Aim of the task
Give back each line of the data exactly.

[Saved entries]
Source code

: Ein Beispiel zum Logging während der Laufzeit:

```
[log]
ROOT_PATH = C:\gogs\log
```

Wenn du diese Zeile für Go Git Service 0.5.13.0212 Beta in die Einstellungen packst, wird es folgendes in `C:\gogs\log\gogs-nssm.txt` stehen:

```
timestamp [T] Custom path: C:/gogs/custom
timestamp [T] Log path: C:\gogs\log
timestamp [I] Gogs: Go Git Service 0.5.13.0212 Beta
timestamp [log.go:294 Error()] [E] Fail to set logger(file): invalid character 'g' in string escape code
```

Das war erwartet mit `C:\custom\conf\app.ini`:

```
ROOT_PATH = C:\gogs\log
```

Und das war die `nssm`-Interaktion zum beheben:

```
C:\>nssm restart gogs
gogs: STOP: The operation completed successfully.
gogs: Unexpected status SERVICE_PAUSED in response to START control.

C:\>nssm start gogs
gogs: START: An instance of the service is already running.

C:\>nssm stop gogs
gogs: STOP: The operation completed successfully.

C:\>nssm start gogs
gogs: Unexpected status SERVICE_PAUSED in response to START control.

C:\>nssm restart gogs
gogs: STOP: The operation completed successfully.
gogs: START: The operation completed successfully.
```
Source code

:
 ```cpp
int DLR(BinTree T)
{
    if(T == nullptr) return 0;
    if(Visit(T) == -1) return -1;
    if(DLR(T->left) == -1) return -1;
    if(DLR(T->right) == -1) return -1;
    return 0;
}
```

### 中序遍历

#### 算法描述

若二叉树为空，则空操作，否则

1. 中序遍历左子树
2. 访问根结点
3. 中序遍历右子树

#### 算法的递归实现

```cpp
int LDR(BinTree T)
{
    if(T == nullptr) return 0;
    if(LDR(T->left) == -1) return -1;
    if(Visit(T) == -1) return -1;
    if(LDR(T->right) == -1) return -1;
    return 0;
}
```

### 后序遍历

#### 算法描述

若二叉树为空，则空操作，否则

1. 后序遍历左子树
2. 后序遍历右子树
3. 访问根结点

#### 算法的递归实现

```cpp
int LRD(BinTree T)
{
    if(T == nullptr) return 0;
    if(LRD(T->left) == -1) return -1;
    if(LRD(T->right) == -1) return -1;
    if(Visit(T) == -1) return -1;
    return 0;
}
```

Exercise answer
Source code

: Ein Beispiel zum Logging während der Laufzeit:

```
[log]
ROOT_PATH = C:\gogs\log
```

Wenn du diese Zeile für Go Git Service 0.5.13.0212 Beta in die Einstellungen packst, wird es folgendes in `C:\gogs\log\gogs-nssm.txt` stehen:

```
timestamp [T] Custom path: C:/gogs/custom
timestamp [T] Log path: C:\gogs\log
timestamp [I] Gogs: Go Git Service 0.5.13.0212 Beta
timestamp [log.go:294 Error()] [E] Fail to set logger(file): invalid character 'g' in string escape code
```

Das war erwartet mit `C:\custom\conf\app.ini`:

```
ROOT_PATH = C:\gogs\log
```

Und das war die `nssm`-Interaktion zum beheben:

```
C:\>nssm restart gogs
gogs: STOP: The operation completed successfully.
gogs: Unexpected status SERVICE_PAUSED in response to START control.

C:\>nssm start gogs
gogs: START: An instance of the service is already running.

C:\>nssm stop gogs
gogs: STOP: The operation completed successfully.

C:\>nssm start gogs
gogs: Unexpected status SERVICE_PAUSED in response to START control.

C:\>nssm restart gogs
gogs: STOP: The operation completed successfully.
gogs: START: The operation completed successfully.
```
Source code

:
 ```cpp
int DLR(BinTree T)
{
    if(T == nullptr) return 0;
    if(Visit(T) == -1) return -1;
    if(DLR(T->left) == -1) return -1;
    if(DLR(T->right) == -1) return -1;
    return 0;
}
```

### 中序遍历

#### 算法描述

若二叉树为空，则空操作，否则

1. 中序遍历左子树
2. 访问根结点
3. 中序遍历右子树

#### 算法的递归实现

```cpp
int LDR(BinTree T)
{
    if(T == nullptr) return 0;
    if(LDR(T->left) == -1) return -1;
    if(Visit(T) == -1) return -1;
    if(LDR(T->right) == -1) return -1;
    return 0;
}
```

### 后序遍历

#### 算法描述

若二叉树为空，则空操作，否则

1. 后序遍历左子树
2. 后序遍历右子树
3. 访问根结点

#### 算法的递归实现

```cpp
int LRD(BinTree T)
{
    if(T == nullptr) return 0;
    if(LRD(T->left) == -1) return -1;
    if(LRD(T->right) == -1) return -1;
    if(Visit(T) == -1) return -1;
    return 0;
}
```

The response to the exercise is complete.